A bald man with a wooden leg gets invited to a Halloween Party.. 
He doesn't know what costume to wear to hide his head and his Leg,
So he writes to a costume company to explain his problem.

A few days later he received a parcel with the following note:

Dear Sir,

Please find enclosed a pirate's outfit. The spotted handkerchief will 
cover your bald head and, with your wooden leg, you will be just 
right as a pirate.

Very truly yours,
Acme Costume Co.


The man thinks this is terrible because they have emphasized his
wooden leg and so he writes a letter of complaint.
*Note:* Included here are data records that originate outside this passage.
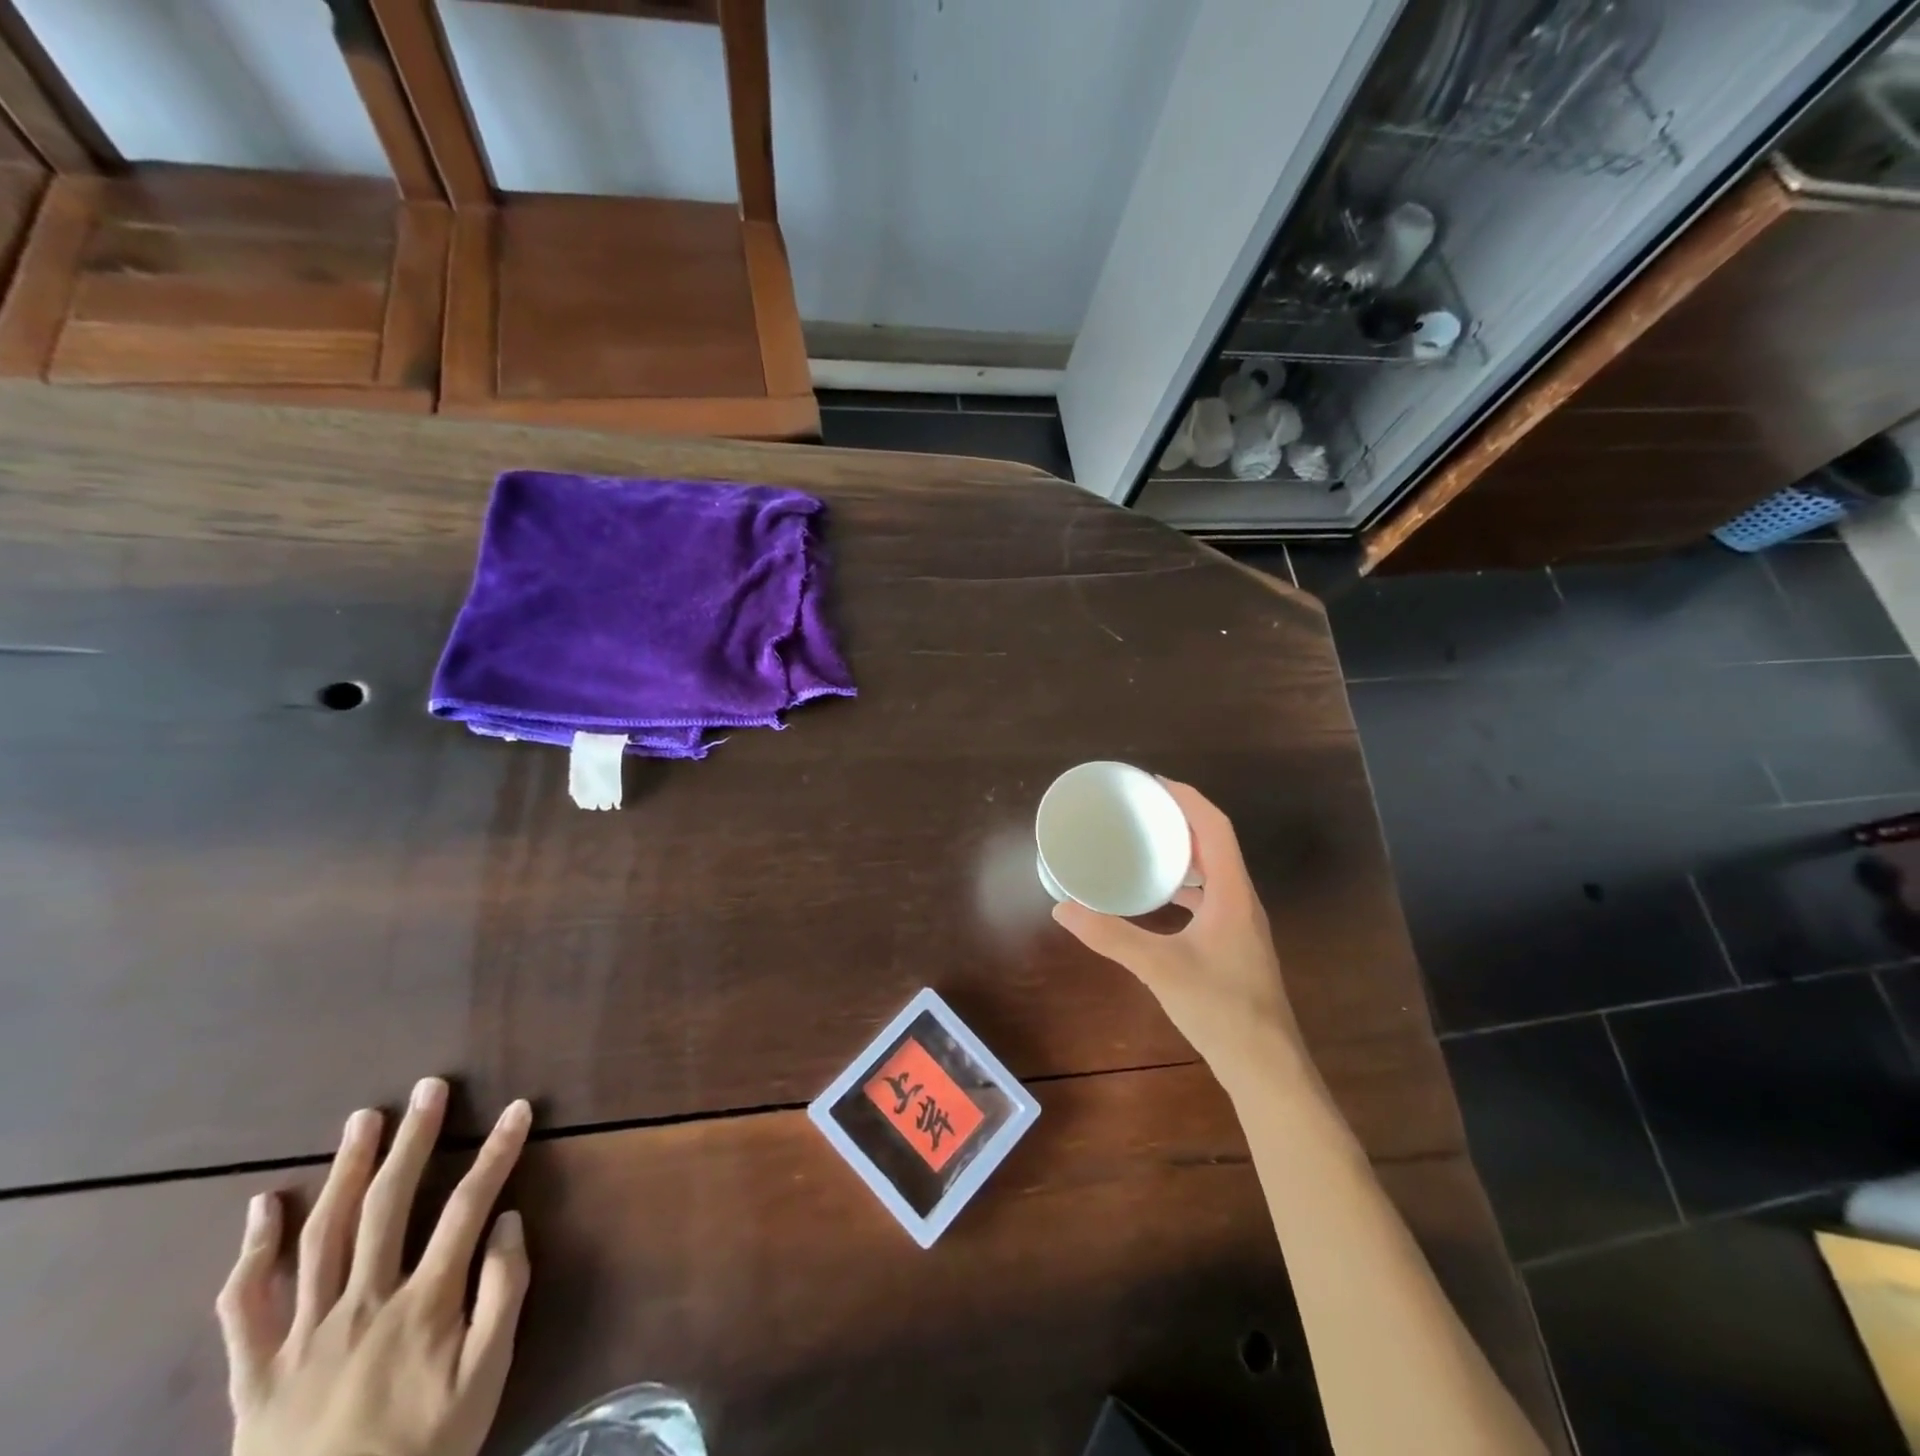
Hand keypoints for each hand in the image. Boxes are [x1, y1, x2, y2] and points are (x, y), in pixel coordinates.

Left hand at [217, 1079, 532, 1455]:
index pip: (469, 1206)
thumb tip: (507, 1221)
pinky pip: (244, 1308)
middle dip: (414, 1139)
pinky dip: (252, 1253)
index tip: (519, 1108)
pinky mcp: (255, 1373)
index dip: (497, 1152)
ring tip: (363, 1120)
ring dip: (345, 1170)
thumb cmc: (424, 1453)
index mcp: (423, 1305)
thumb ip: (503, 1294)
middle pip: (388, 1205)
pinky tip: (264, 1206)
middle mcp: (361, 1305)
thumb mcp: (486, 1380)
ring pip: (321, 1236)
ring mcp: (301, 1336)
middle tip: (428, 1089)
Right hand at [1052, 779, 1305, 1090]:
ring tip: (1144, 844)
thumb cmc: (1221, 1008)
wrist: (1266, 1067)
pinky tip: (1156, 898)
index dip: (1188, 798)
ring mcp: (1240, 925)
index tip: (1154, 783)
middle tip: (1140, 809)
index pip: (1215, 827)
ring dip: (1183, 852)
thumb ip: (1111, 936)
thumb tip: (1063, 909)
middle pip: (1215, 844)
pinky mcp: (1233, 945)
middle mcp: (1241, 901)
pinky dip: (1183, 885)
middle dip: (1181, 819)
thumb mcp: (1160, 967)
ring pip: (1213, 872)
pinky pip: (1208, 897)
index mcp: (1233, 893)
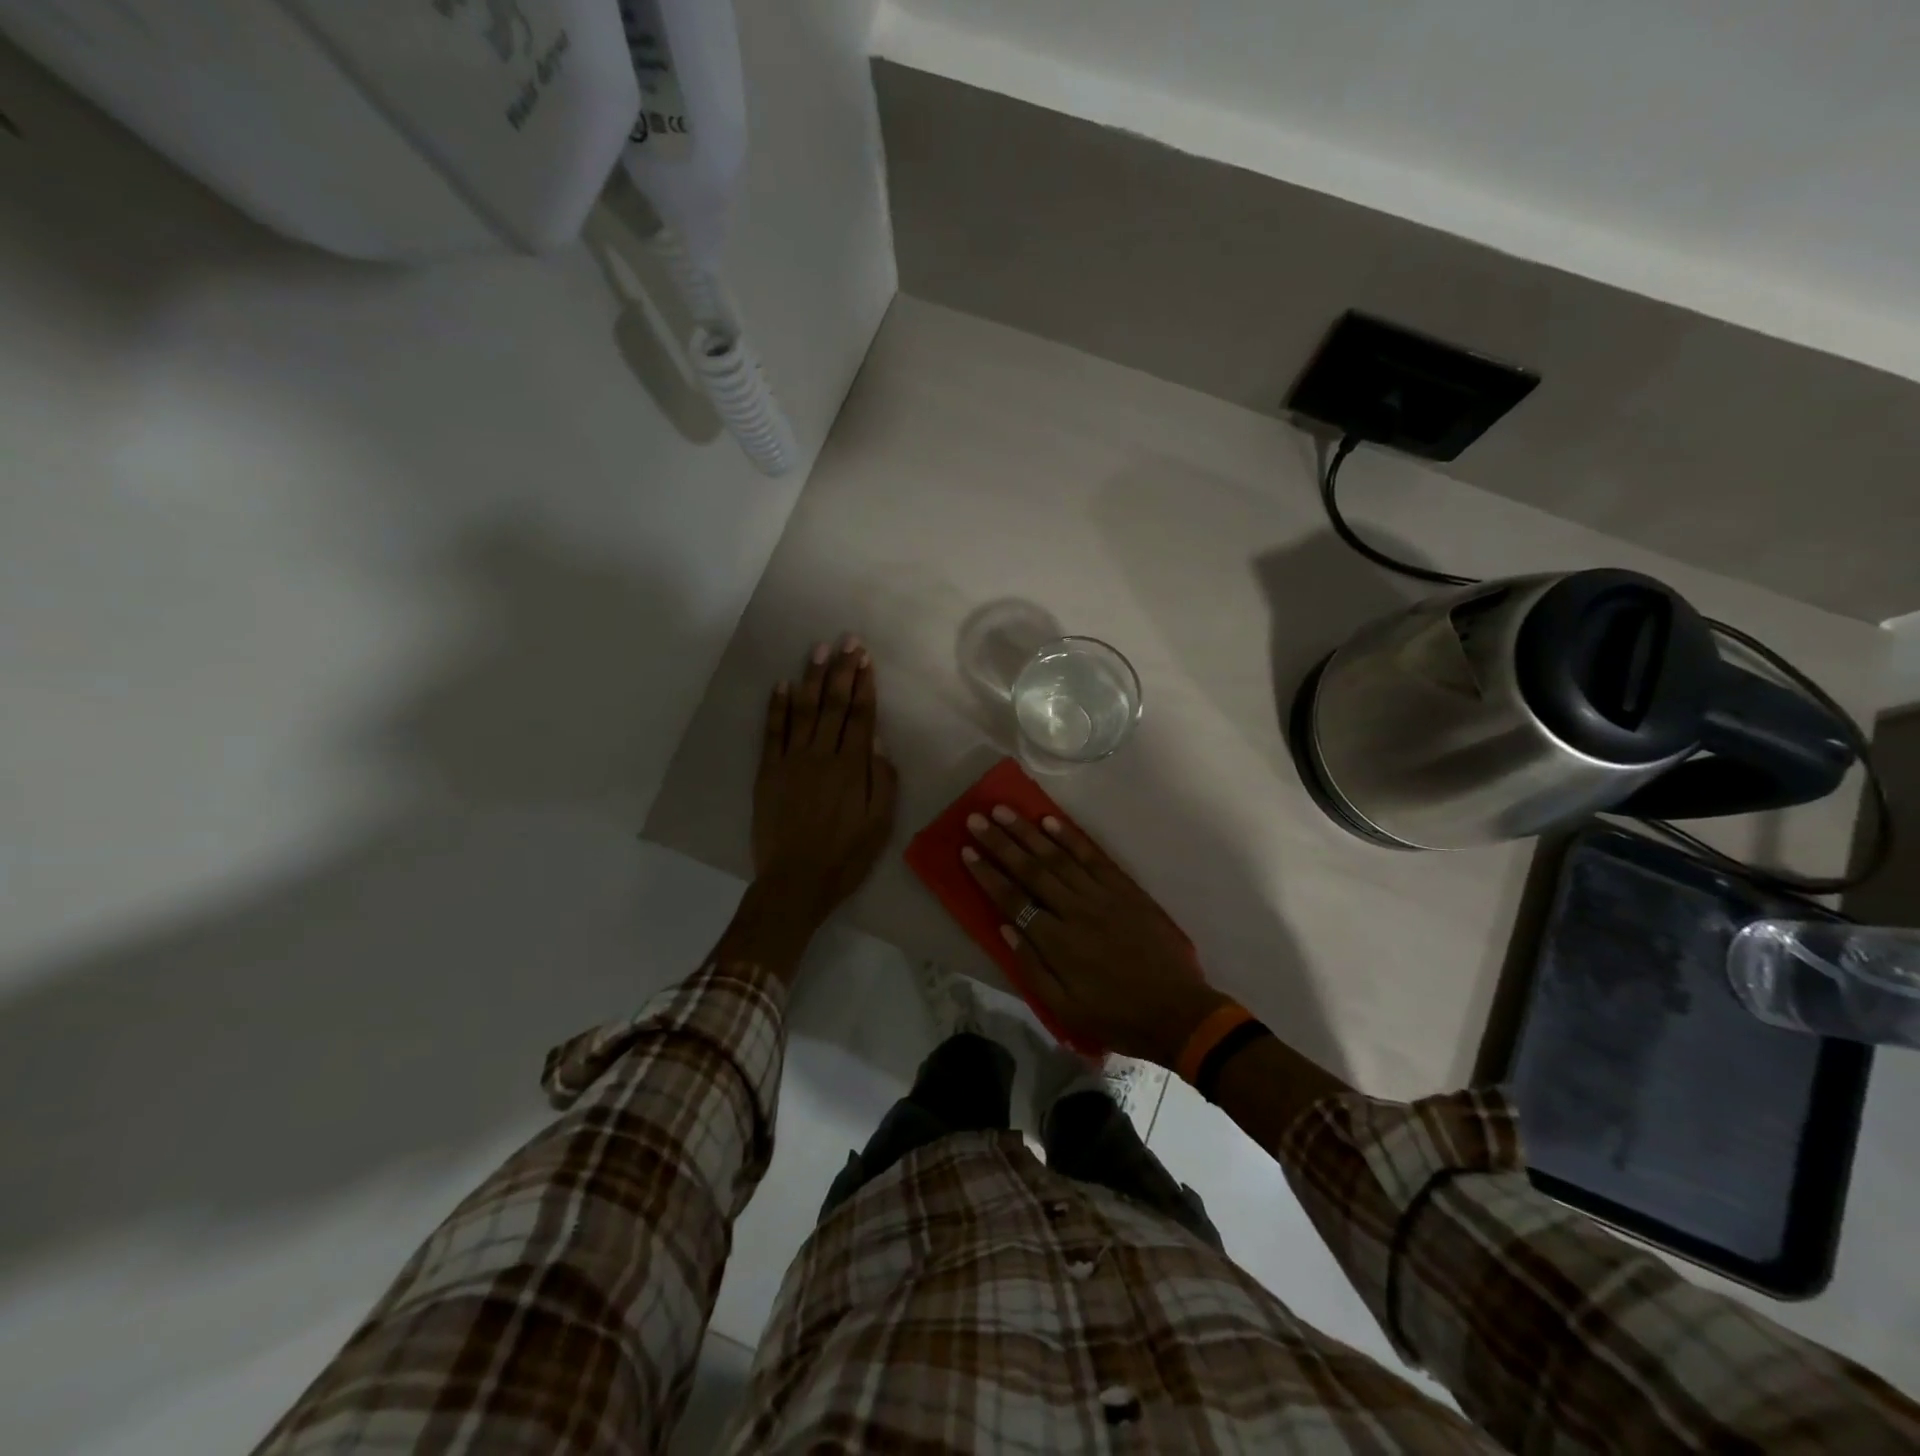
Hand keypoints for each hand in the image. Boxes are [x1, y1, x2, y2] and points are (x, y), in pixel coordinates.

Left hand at [752, 635, 898, 930]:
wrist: (796, 882)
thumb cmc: (846, 856)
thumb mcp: (880, 824)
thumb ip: (882, 779)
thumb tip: (878, 741)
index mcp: (852, 768)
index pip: (860, 716)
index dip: (864, 685)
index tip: (866, 658)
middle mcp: (822, 756)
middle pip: (834, 705)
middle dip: (843, 671)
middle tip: (848, 641)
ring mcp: (791, 761)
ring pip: (805, 710)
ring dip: (812, 678)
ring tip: (819, 650)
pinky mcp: (768, 772)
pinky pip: (772, 732)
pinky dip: (777, 707)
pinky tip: (782, 684)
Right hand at [960, 806, 1229, 1065]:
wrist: (1177, 1011)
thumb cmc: (1116, 1015)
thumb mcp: (1066, 1008)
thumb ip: (1032, 968)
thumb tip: (1005, 928)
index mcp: (1058, 943)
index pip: (1013, 900)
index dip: (988, 875)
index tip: (966, 851)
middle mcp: (1076, 911)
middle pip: (1031, 870)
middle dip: (1000, 843)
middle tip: (976, 819)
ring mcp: (1102, 896)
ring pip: (1058, 856)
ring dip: (1028, 832)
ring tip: (1004, 810)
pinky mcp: (1125, 889)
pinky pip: (1093, 857)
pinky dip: (1070, 837)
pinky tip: (1051, 820)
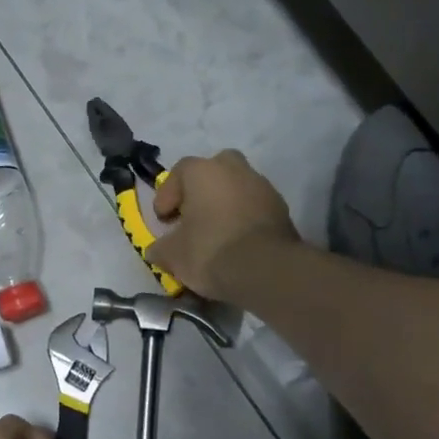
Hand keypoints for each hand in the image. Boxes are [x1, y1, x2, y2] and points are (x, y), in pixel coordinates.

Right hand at [145, 150, 299, 299]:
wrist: (265, 269)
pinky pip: (255, 207)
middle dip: (202, 189)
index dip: (167, 195)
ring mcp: (262, 186)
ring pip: (237, 187)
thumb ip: (160, 248)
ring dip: (225, 204)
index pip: (179, 172)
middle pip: (214, 170)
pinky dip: (244, 218)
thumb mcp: (172, 254)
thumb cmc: (209, 250)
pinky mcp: (282, 208)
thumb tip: (156, 250)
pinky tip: (237, 241)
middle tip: (193, 214)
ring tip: (216, 232)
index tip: (164, 219)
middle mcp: (234, 169)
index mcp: (203, 171)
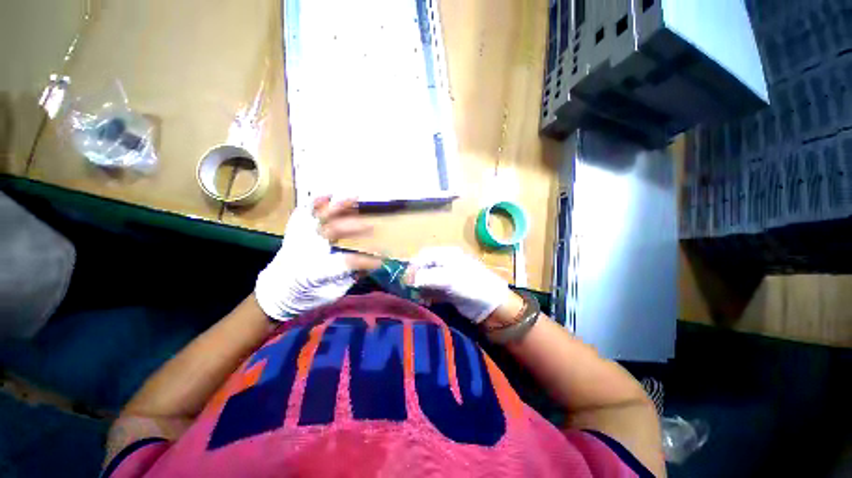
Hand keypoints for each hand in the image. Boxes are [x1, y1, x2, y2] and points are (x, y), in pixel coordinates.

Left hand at [255, 196, 379, 319]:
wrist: (274, 293)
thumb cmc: (305, 296)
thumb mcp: (332, 293)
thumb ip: (350, 277)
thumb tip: (369, 265)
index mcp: (316, 270)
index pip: (346, 261)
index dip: (365, 260)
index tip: (380, 261)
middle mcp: (306, 250)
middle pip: (333, 231)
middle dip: (355, 227)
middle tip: (373, 228)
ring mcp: (299, 239)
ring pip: (319, 217)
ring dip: (338, 206)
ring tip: (355, 197)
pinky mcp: (295, 234)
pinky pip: (302, 214)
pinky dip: (314, 203)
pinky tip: (326, 195)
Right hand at [407, 247, 510, 322]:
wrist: (492, 304)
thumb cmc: (472, 286)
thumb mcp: (450, 279)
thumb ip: (429, 277)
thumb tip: (411, 280)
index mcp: (446, 255)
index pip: (423, 256)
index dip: (413, 267)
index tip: (407, 281)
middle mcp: (445, 263)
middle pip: (423, 267)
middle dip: (415, 278)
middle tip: (410, 290)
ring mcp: (447, 277)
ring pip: (426, 279)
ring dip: (420, 288)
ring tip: (418, 298)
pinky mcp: (448, 290)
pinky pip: (432, 290)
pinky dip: (427, 295)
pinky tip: (425, 301)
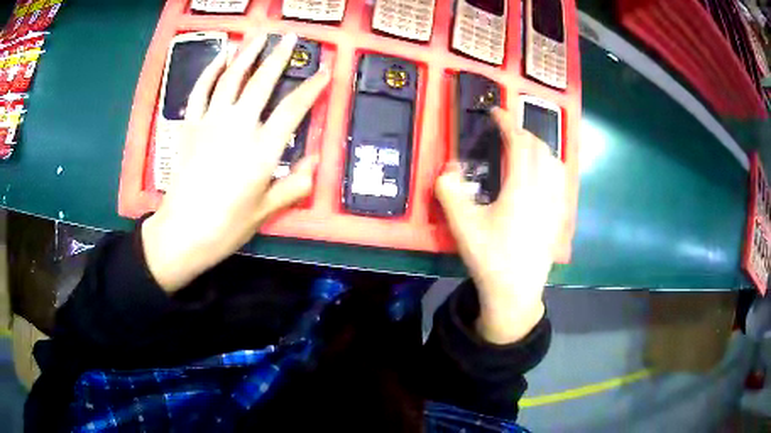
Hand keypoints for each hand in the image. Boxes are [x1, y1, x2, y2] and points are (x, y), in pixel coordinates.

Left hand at [142, 34, 329, 292]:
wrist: (182, 232)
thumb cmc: (226, 226)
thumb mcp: (265, 211)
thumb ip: (294, 185)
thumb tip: (315, 163)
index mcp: (263, 149)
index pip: (294, 109)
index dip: (312, 88)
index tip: (324, 72)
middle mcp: (239, 126)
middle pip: (263, 81)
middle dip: (280, 56)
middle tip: (290, 37)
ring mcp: (211, 122)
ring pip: (232, 78)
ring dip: (248, 53)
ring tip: (260, 37)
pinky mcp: (190, 125)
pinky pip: (201, 90)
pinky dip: (212, 70)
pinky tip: (222, 56)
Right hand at [435, 108, 565, 344]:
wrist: (515, 292)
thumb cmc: (490, 258)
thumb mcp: (462, 225)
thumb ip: (450, 191)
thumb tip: (449, 168)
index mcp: (522, 188)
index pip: (520, 143)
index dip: (507, 123)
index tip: (496, 112)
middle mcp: (544, 190)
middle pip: (541, 148)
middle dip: (523, 132)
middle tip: (505, 132)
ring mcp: (555, 204)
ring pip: (555, 163)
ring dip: (540, 148)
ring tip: (524, 150)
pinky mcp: (559, 217)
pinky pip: (561, 181)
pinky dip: (550, 167)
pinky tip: (541, 176)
A week goes
by and he receives another parcel and a note, which says:

Dear Sir,
Please find enclosed a monk's costume.. The long robe will cover your 
Wooden leg and, with your bald head, you should really look the part.

Very truly yours,

Acme Costume Co.

Now the man is really upset since they have gone from emphasizing his 
Wooden leg to emphasizing his bald head, so again he writes the Company 
another nasty letter of complaint..

The next day he gets a small Parcel and a note, which reads:

Dear Sir,

We have TRIED our very BEST. Please find enclosed a bottle of 
molasses and a bag of crushed nuts. Pour the molasses over your 
bald head, pat on crushed nuts, stick your Wooden Leg up your ass and 
go as a caramel apple.

Very Truly Yours,
Acme Costume Co


----------



## john3198 (Mar 10, 2010)

That was good.


----------